As in physics, to solve a complex problem we have to go down to first-principle (ie like atoms in Physics) and build out from there; a complex healthcare system having several rigid problems/needs requires us to adopt such first-principle approach to not only solve the problem effectively but also helps overall healthcare system work smoothly, efficiently and long lasting.

What does the overall landscape look like right now in terms of providing the right infrastructure and device architecture for clinicians and other end-users in healthcare?

When it comes to the technology, what we need is a fluidity, not rigidity, just like water. Water is a fluid; it flows through wherever there is a gap or there is a hole. So, that is where the “first-principle” approach comes in. Once you adopt a first-principle approach and the foundation is laid out, it goes like a fluid, so it connects things and goes through the gaps, and it establishes interoperability as a technology architecture. Then at the same time, it collects the data seamlessly. You’re not actually collecting on purpose; it collects seamlessly so that it becomes a data-driven architecture at the point of care. If you don’t have point of care alignment, you lose sight of your overarching goal. Technology architecture should not be thought of as “just for sake of technology,” it has to serve the overarching challenges in the first-principle approach, meaning that it has to be aligned for the point of care which is patient centered and provider friendly. When it comes to the technology, what we need is to go to the fundamentals of communication, transparency, and empowerment in decentralized environment, and unleash the potential of modern healthcare by utilizing innovative mobile solutions that are as fluid as water in bridging the healthcare gaps and withstands any shocks.

What are the biggest challenges in creating that architecture—technological, people, process, operational?

How can those be addressed? It is actually all of the above, but more importantly orchestration. There are so many technologies, people, issues, and processes. It is not only what the challenges are for now, but what challenges might come in the future. People are living organisms and all these processes and technologies are also, in a way. The keys to orchestration are already out there, but you need to orchestrate together. Orchestration is also about keeping the business first principles in mind, not just technology in mind. A lot of orchestration that people are rolling out, like architecture and technologies, involves only technical people and it should be more business savvy with engineering principles applied.

How can healthcare leaders engage in strategic planning to provide the precisely correct sets of technological tools that clinicians and other end-users most need?

Making sure that these grand challenges are addressed, but not addressed in a silo. It is imperative when you are addressing these challenges you are not creating another silo.

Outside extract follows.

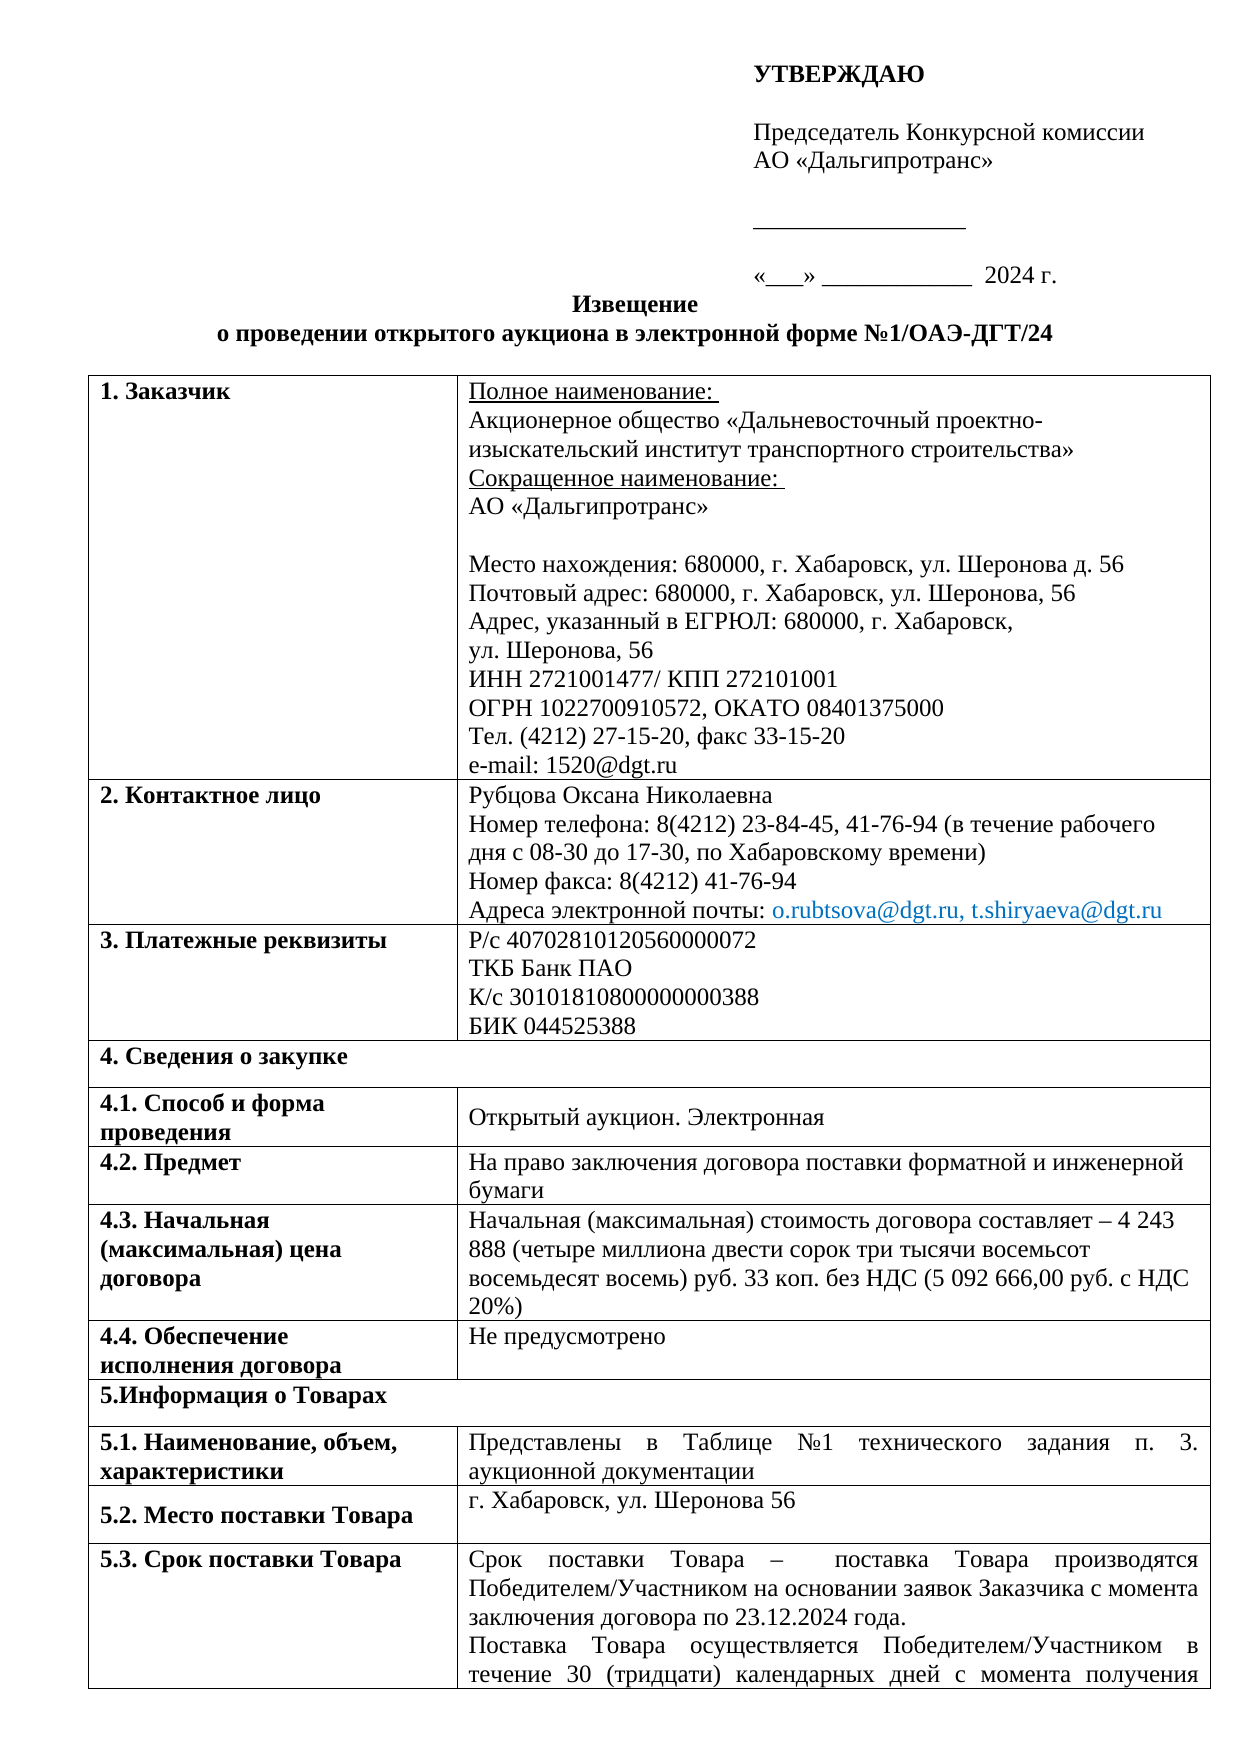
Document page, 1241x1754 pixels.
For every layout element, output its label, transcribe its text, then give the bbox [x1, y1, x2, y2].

We also need to apply the first-principle approach of starting at the foundational level by thinking afresh and using systems-thinking way where everything is interconnected with positive reinforcement and feedback loops built-in, as COVID-19 exacerbated these needs. We have a once in life time opportunity of pivoting for a transformative change with equitable access. At the same time, you have to also think about your neighborhood and your town. It’s not about just your home, because you’re not living in silo. You are living in a community. It’s about how you interact with your neighborhood, how you interact with your community, and how you exist as a social-being.

This is a generational opportunity of making healthcare work by embracing 16th century decentralized person-centered approach with first-principle approach of digital transformation in systems-thinking way; the keys to realize such successful healthcare is to provide at point of need the effective access, communication, transparency, and empowerment. COVID-19 has proven us again that the same keys are more effective than any other forces!